= EXERCISE DESCRIPTION =
Your reproduction of the entries should be exact and should contain no pictures.

= SUPPLIED RECORDS =
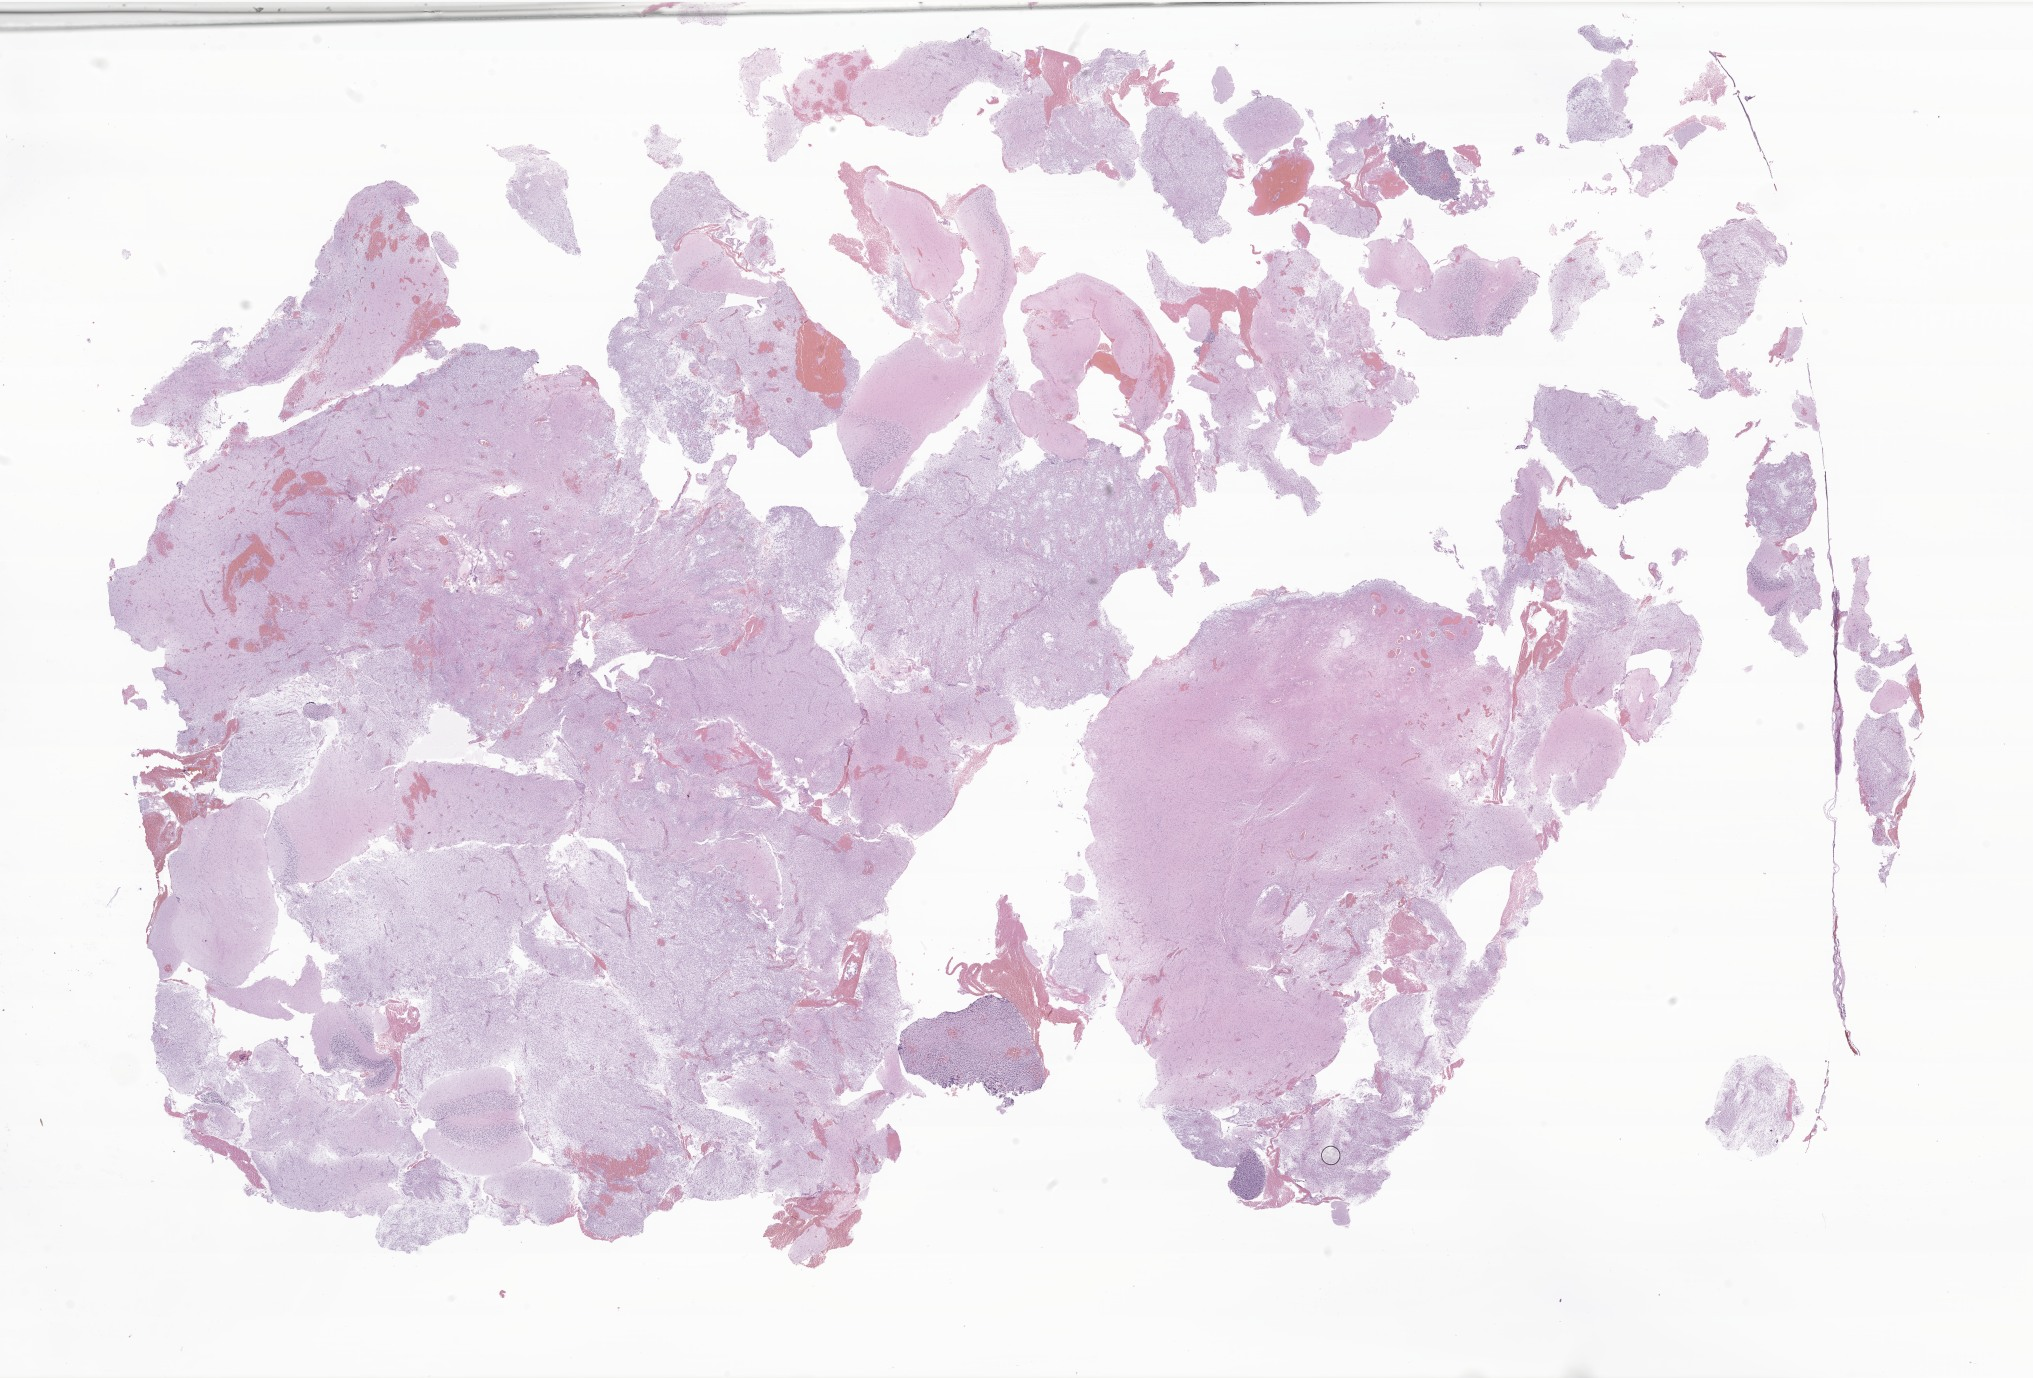
Digitized H&E-stained section of tumor tissue from the brain, low-resolution overview of the scanned area, about 34.3 x 23.2 mm. Formalin-fixed, paraffin-embedded (FFPE) tissue. Male patient, age 52 months (4 years 4 months).
- diagnosis (ICD-O-3 morphology term): Pilocytic astrocytoma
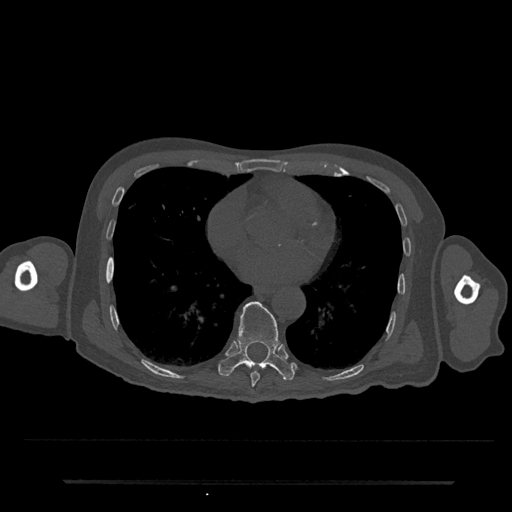
CT including the spine, one axial slice; position 383 of 797 along the scan axis; reconstruction kernel Br40s/3; 120 kVp; bone window (W 1800 / L 400 HU); 512 × 512 image matrix, field of view 427 × 427 mm. Patient: male, 74 years. From the clinical record (not read from this slice): primary cancer: prostate.
Outlined on this slice (semi-automatic segmentation, software-assisted and operator-edited):
- T8 vertebra: box from (x=250, y=371) to (x=260, y=392) px
- T9 vertebra: (x=218, y=301)–(x=295, y=380)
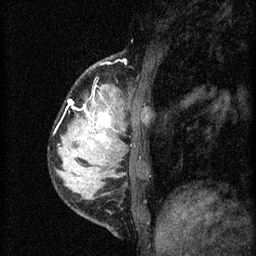
Breast MRI (dynamic contrast-enhanced), one sagittal slice; slice 14 of 60 in the series (ordered by position); 3 images stored at this slice position (order not interpretable as contrast timing); 1.5 T; TE 4.2 ms, TR 8.2 ms; 256 × 256 image matrix, field of view 180 × 180 mm. Female patient, age 37 years.
Annotated regions visible in this slice (semi-automatic segmentation, software-assisted and operator-edited):
- analysis volume of interest (the breast-tissue region the enhancement analysis was run in; not a lesion): bounding box <56,82,140,181> (left, top, right, bottom; pixels)
- tumour enhancement mask (voxels above the 70 % enhancement threshold inside the analysis volume of interest): <69,100,111,147>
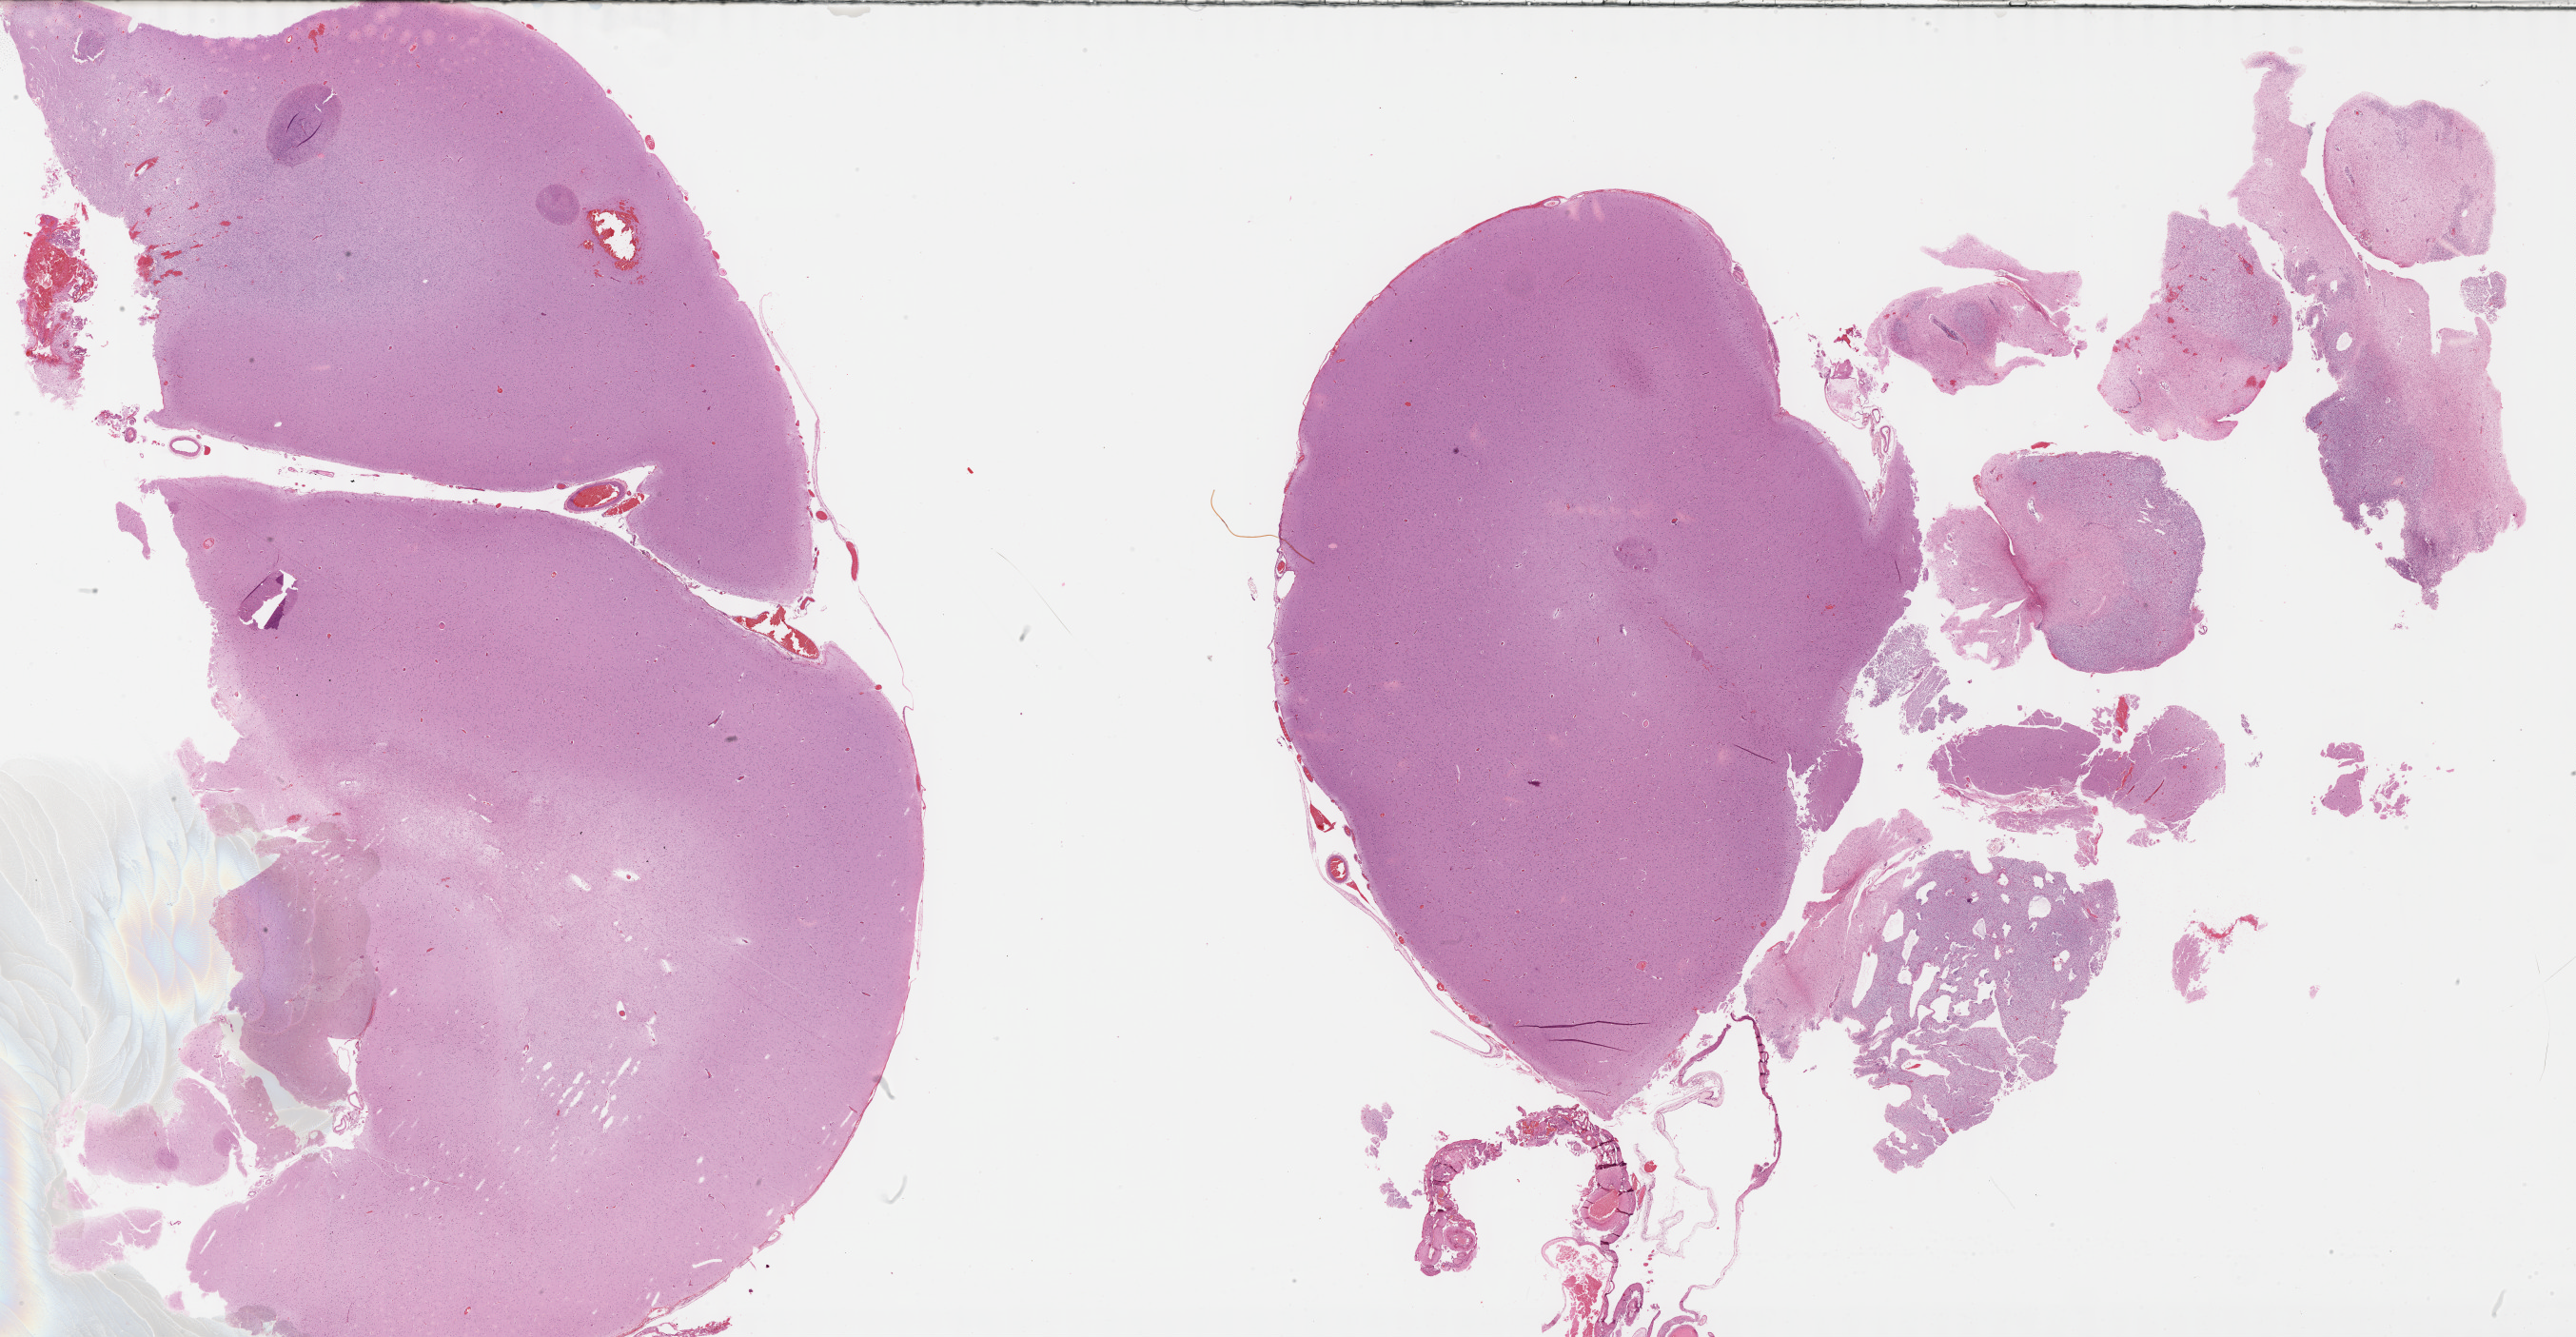
Digitized Hematoxylin and eosin (H&E) stained tissue section (whole slide) — whole scanned area (about 43.8 x 22.7 mm) shown as a low-resolution overview. Formalin-fixed paraffin-embedded (FFPE) diagnostic section. Sample: primary tumour, brain. Male, age 51 years at initial diagnosis. Histologic grade: G2 (moderately differentiated).
Laterality: left. Histologic diagnosis: Oligodendroglioma, NOS.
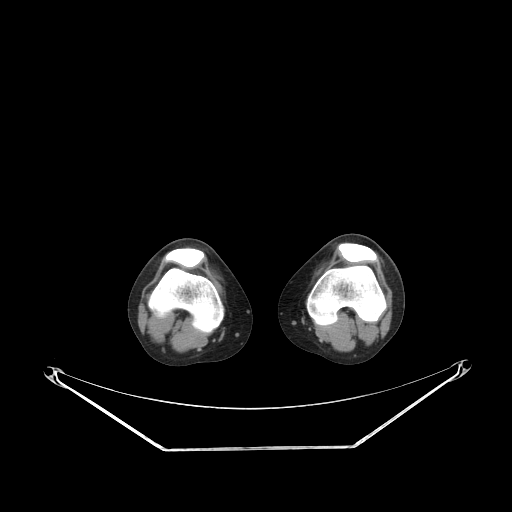
CT of an extremity soft-tissue mass (from a PET/CT study), one axial slice. Position 164 of 223 along the scan axis. Reconstruction kernel STANDARD. 140 kVp. Soft-tissue window (W 400 / L 40 HU). 3.75 mm slice thickness. 512 × 512 image matrix, field of view 500 × 500 mm. Female patient. Case-level facts recorded for this patient, not image findings: histological type: spindle cell suggestive of biphasic synovial sarcoma; grade: intermediate; site of the primary tumour: left knee.
Annotated regions visible in this slice (expert contour drawn on MRI and transferred to this co-registered scan by the dataset authors):
- gross tumour volume including surrounding oedema: bounding box [x1, y1, x2, y2] px = [379, 281, 389, 295]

= ANSWER SPACE =
Digitized H&E-stained section of tumor tissue from the brain, low-resolution overview of the scanned area, about 34.3 x 23.2 mm. Formalin-fixed, paraffin-embedded (FFPE) tissue. Male patient, age 52 months (4 years 4 months).
- diagnosis (ICD-O-3 morphology term): Pilocytic astrocytoma
CT including the spine, one axial slice; position 383 of 797 along the scan axis; reconstruction kernel Br40s/3; 120 kVp; bone window (W 1800 / L 400 HU); 512 × 512 image matrix, field of view 427 × 427 mm. Patient: male, 74 years. From the clinical record (not read from this slice): primary cancer: prostate.
Outlined on this slice (semi-automatic segmentation, software-assisted and operator-edited):
- T8 vertebra: box from (x=250, y=371) to (x=260, y=392) px
- T9 vertebra: (x=218, y=301)–(x=295, y=380)
Breast MRI (dynamic contrast-enhanced), one sagittal slice; slice 14 of 60 in the series (ordered by position); 3 images stored at this slice position (order not interpretable as contrast timing); 1.5 T; TE 4.2 ms, TR 8.2 ms; 256 × 256 image matrix, field of view 180 × 180 mm. Female patient, age 37 years.
Annotated regions visible in this slice (semi-automatic segmentation, software-assisted and operator-edited):
- analysis volume of interest (the breast-tissue region the enhancement analysis was run in; not a lesion): bounding box <56,82,140,181> (left, top, right, bottom; pixels)
- tumour enhancement mask (voxels above the 70 % enhancement threshold inside the analysis volume of interest): <69,100,111,147>
Digitized Hematoxylin and eosin (H&E) stained tissue section (whole slide) — whole scanned area (about 43.8 x 22.7 mm) shown as a low-resolution overview. Formalin-fixed paraffin-embedded (FFPE) diagnostic section. Sample: primary tumour, brain. Male, age 51 years at initial diagnosis. Histologic grade: G2 (moderately differentiated).
Laterality: left. Histologic diagnosis: Oligodendroglioma, NOS.
CT of an extremity soft-tissue mass (from a PET/CT study), one axial slice. Position 164 of 223 along the scan axis. Reconstruction kernel STANDARD. 140 kVp. Soft-tissue window (W 400 / L 40 HU). 3.75 mm slice thickness. 512 × 512 image matrix, field of view 500 × 500 mm. Female patient. Case-level facts recorded for this patient, not image findings: histological type: spindle cell suggestive of biphasic synovial sarcoma; grade: intermediate; site of the primary tumour: left knee.
Annotated regions visible in this slice (expert contour drawn on MRI and transferred to this co-registered scan by the dataset authors):
- gross tumour volume including surrounding oedema: bounding box [x1, y1, x2, y2] px = [379, 281, 389, 295]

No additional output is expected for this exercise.